1. Technical Field
The present disclosure relates to a gonio-spectroradiometer for measuring a total spectral radiant flux (unit: W/nm), which is one of the optical properties of a light-emitting device, at high speed.
2. Description of the Related Art
Total spectral radiant flux (unit: W/nm) of a light source is the sum of radiant flux (unit: W) per unit wavelength emitted in all direction. The total spectral radiant flux provides the information on total optical power at each wavelength of a light source. Accordingly, most of the optical properties of light sources such as luminous efficacy (unit: lm/W), total luminous flux (unit: lm), chromaticity, color rendering index, and a correlated color temperature (unit: K) can be obtained from the total spectral radiant flux. Accordingly, the total spectral radiant flux is important in performance evaluation of lighting apparatuses. In particular, it is more important to measure the total spectral radiant flux with respect to ultraviolet and infrared light sources.
In general, methods for measuring the total spectral radiant flux may be classified into a method for measuring and summing spectral irradiances (unit: W/m2/nm) or spectral radiant intensities (unit: W/sr/nm) at respective positions around a measurement target light source and a method for comparing a total spectral radiant flux standard lamp of a known total spectral radiant flux value with a measurement target lamp using an integrating sphere.

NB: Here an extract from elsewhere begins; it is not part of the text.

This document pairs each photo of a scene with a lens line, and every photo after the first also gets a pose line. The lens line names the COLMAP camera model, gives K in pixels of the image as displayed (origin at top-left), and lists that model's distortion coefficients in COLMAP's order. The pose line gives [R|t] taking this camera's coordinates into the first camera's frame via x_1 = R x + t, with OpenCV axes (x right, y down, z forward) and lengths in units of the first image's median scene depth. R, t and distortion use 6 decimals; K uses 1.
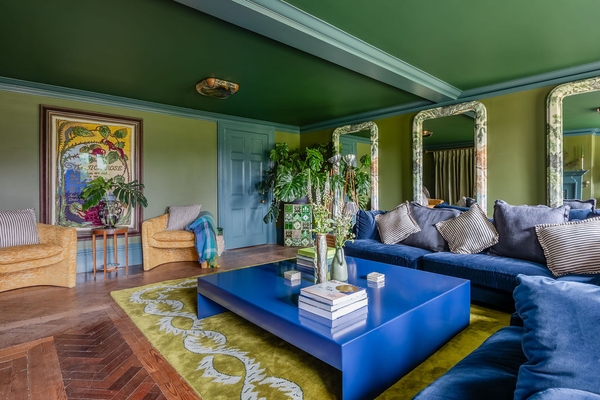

The former method is a method using a gonio-spectroradiometer. Spectral radiant intensity or spectral irradiance must be measured and summed while a spectroradiometer of which the spectral radiant intensity or the spectral irradiance scale is calibrated rotates around a light source. In this case, a mechanical apparatus is required to rotate the spectroradiometer around the light source. Since it takes considerable time for the mechanical apparatus to rotate the spectroradiometer, measurement speed (measurement time) is very low (at least a few hours). However incidentally, an angular distribution of luminous intensity of the light source may be measured and accurate measurement for light sources having non-isotropic angular distribution of luminous intensity may be performed. In addition, it is possible to avoid an influence of fluorescence that often occurs when an ultraviolet light source is measured using an integrating sphere. Therefore, it is very efficient for an ultraviolet light source. In general, a gonio-spectroradiometer is used as a primary standard for measuring a total spectral radiant flux.

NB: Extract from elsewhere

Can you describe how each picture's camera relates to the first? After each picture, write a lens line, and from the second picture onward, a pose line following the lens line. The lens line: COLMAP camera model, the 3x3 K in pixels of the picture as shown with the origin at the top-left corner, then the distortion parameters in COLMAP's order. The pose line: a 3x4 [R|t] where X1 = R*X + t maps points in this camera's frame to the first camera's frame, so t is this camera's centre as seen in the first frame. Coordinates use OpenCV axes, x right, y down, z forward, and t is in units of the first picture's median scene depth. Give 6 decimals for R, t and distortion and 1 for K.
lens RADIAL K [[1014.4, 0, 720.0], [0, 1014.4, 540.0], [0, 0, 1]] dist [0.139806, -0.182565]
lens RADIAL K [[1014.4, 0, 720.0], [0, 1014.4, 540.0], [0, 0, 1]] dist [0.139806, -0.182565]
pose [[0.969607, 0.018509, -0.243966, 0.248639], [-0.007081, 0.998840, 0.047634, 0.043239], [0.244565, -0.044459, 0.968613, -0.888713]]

The latter method is a method using an integrating sphere spectroradiometer. Unlike the gonio-spectroradiometer, the integrating sphere spectroradiometer requires a standard lamp whose total spectral radiant flux is known. Since the measurement is basically a comparison measurement, measurement speed (measurement time) is very high (less than an few minutes). However, an additional uncertainty component related to angular distribution of luminous intensity gives an effect. Accordingly, when angular distribution of luminous intensity of a light source is significantly different from a point-like, isotropic light source, accuracy of an integrating sphere spectroradiometer is lower than that of a gonio-spectroradiometer. In addition, fluorescence on inner surface of the integrating sphere makes it very difficult to apply the latter method to an ultraviolet light source of 400 nm or less. Moreover, since a total spectral radiant flux standard lamp required to calibrate integrating sphere spectroradiometer can be calibrated only by the gonio-spectroradiometer, the integrating sphere spectroradiometer is used as a secondary standard.